◆ **Requirement**
Among the records, find the lines that hold the string "right" and return them.
---+---
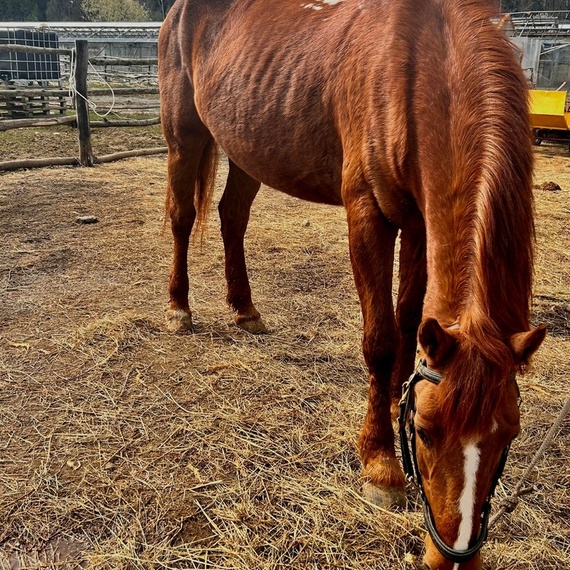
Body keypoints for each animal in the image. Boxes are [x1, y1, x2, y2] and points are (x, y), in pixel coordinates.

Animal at [158, 2, 544, 564]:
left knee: (233, 216)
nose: (452, 557)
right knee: (183, 216)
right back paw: (179, 308)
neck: (418, 64)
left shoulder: (419, 221)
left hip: (248, 146)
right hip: (183, 136)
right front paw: (381, 465)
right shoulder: (368, 215)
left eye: (509, 433)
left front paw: (391, 411)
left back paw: (245, 309)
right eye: (426, 432)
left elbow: (408, 324)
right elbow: (380, 341)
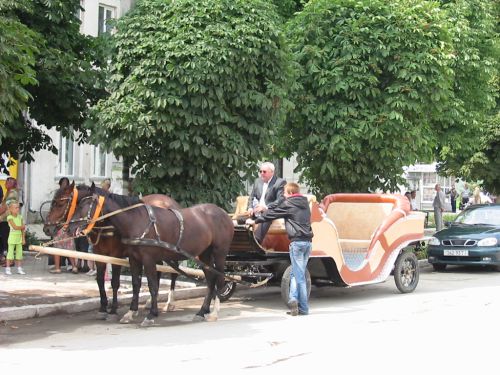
---+---
◆ **Output below**
right knee: (183, 216)
right back paw: (179, 308)
right hip: (183, 136)
right front paw: (381, 465)
right shoulder: (368, 215)
right eye: (426, 432)
right elbow: (380, 341)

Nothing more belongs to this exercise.